U.S. Sen. Lindsey Graham’s recent assertion that the Marine Corps could be forced to shutter one of its recruit depots has added a new cultural dynamic to the gloomy forecast about sequestration, the series of federal budget cuts looming if the U.S. government doesn’t find another way to reduce its deficit.
Graham, a South Carolina Republican, told constituents in his home state recently that the Corps may have to consolidate the recruit depots in San Diego and Parris Island, S.C., if sequestration goes through. His comments resulted in media coverage like this, and have raised some eyebrows in Washington.
Kevin Bishop, a spokesman for Graham, told Marine Corps Times the senator believes the Corps “probably won’t be able to keep both” depots open if sequestration happens. Graham, an influential member of the Senate Armed Services Committee, repeatedly has raised concerns that sequestration must be avoided to prevent defense cuts he sees as reckless and unwise.
The automatic cuts planned were created as part of the Budget Control Act of 2011, a federal statute that put in place drastic spending reductions in national security and domestic programs if Congress fails to find a way to reduce the deficit. It calls for $600 billion in budget cuts over 10 years at the Pentagon if no other agreements are reached by January.
Top U.S. officers have warned repeatedly that the cuts would have devastating effects on the military, but had not previously raised the prospect of Parris Island or MCRD San Diego closing. Boot camp training at both installations has been mythologized in popular culture for years, giving Graham an interesting, tangible angle to highlight his concerns.
Capt.

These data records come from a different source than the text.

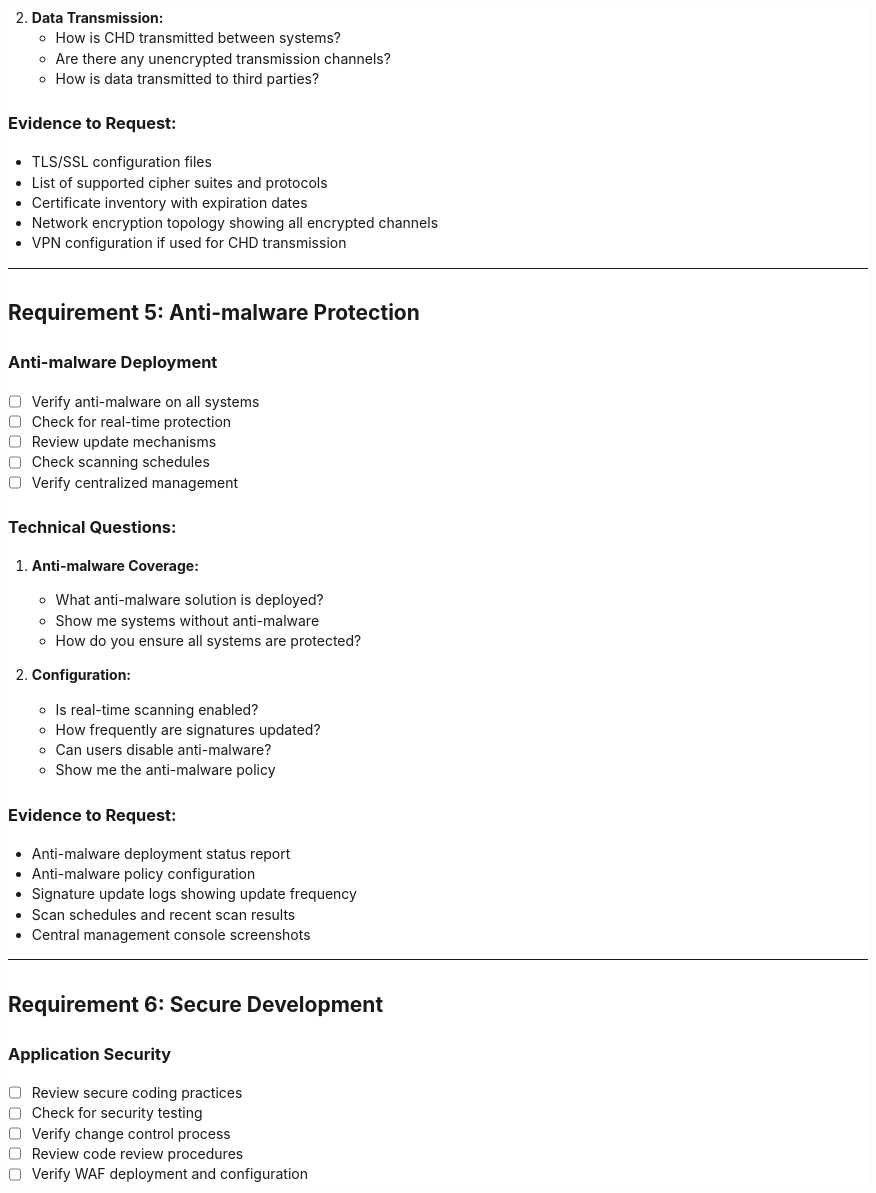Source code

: 2. **Data Transmission:**
   - How is CHD transmitted between systems?
   - Are there any unencrypted transmission channels?
   - How is data transmitted to third parties?

### Evidence to Request:
- TLS/SSL configuration files
- List of supported cipher suites and protocols
- Certificate inventory with expiration dates
- Network encryption topology showing all encrypted channels
- VPN configuration if used for CHD transmission

---

## Requirement 5: Anti-malware Protection

### Anti-malware Deployment
- [ ] Verify anti-malware on all systems
- [ ] Check for real-time protection
- [ ] Review update mechanisms
- [ ] Check scanning schedules
- [ ] Verify centralized management

### Technical Questions:
1. **Anti-malware Coverage:**
   - What anti-malware solution is deployed?
   - Show me systems without anti-malware
   - How do you ensure all systems are protected?

2. **Configuration:**
   - Is real-time scanning enabled?
   - How frequently are signatures updated?
   - Can users disable anti-malware?
   - Show me the anti-malware policy

### Evidence to Request:
- Anti-malware deployment status report
- Anti-malware policy configuration
- Signature update logs showing update frequency
- Scan schedules and recent scan results
- Central management console screenshots

---

## Requirement 6: Secure Development

### Application Security
- [ ] Review secure coding practices
- [ ] Check for security testing
- [ ] Verify change control process
- [ ] Review code review procedures
- [ ] Verify WAF deployment and configuration
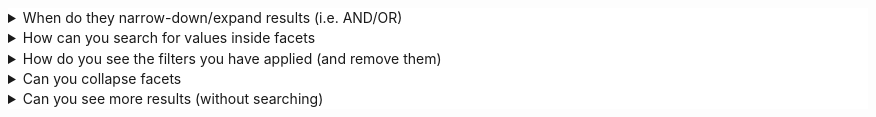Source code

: <details><summary>When do they narrow-down/expand results (i.e. AND/OR)</summary></details>

<details><summary>How can you search for values inside facets</summary></details>

<details><summary>How do you see the filters you have applied (and remove them)</summary></details>

<details><summary>Can you collapse facets</summary></details>

<details><summary>Can you see more results (without searching)</summary>
- [AGRIS](https://agris.fao.org/search/en?query=carbon&) allows you to see a few more results at a time rather than showing all immediately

Kendra Motz, a spokesman at Marine Corps headquarters, said Tuesday that the Corps and Defense Department as a whole still have not begun planning for sequestration. President Obama’s defense budget is planned by the White House Office of Management and Budget, which to date has not put out any sequestration planning guidance, she said.
In testimony to Congress last month, Assistant Commandant Gen. Joseph Dunford did not mention the possible closure of a recruit depot, but said sequestration would force the Corps to cut 18,000 additional Marines on top of the service’s currently planned drawdown from about 202,100 Marines last year to 182,100. Doing so likely would result in some Marines being forced out quickly and unfairly, he warned.
“These are the very people who are in Afghanistan today forward-deployed, forward-engaged, in harm’s way,” Dunford said. “And their reward when they come home will simply be to dismiss [them]and shake their hand. And I think that would be a mistake.”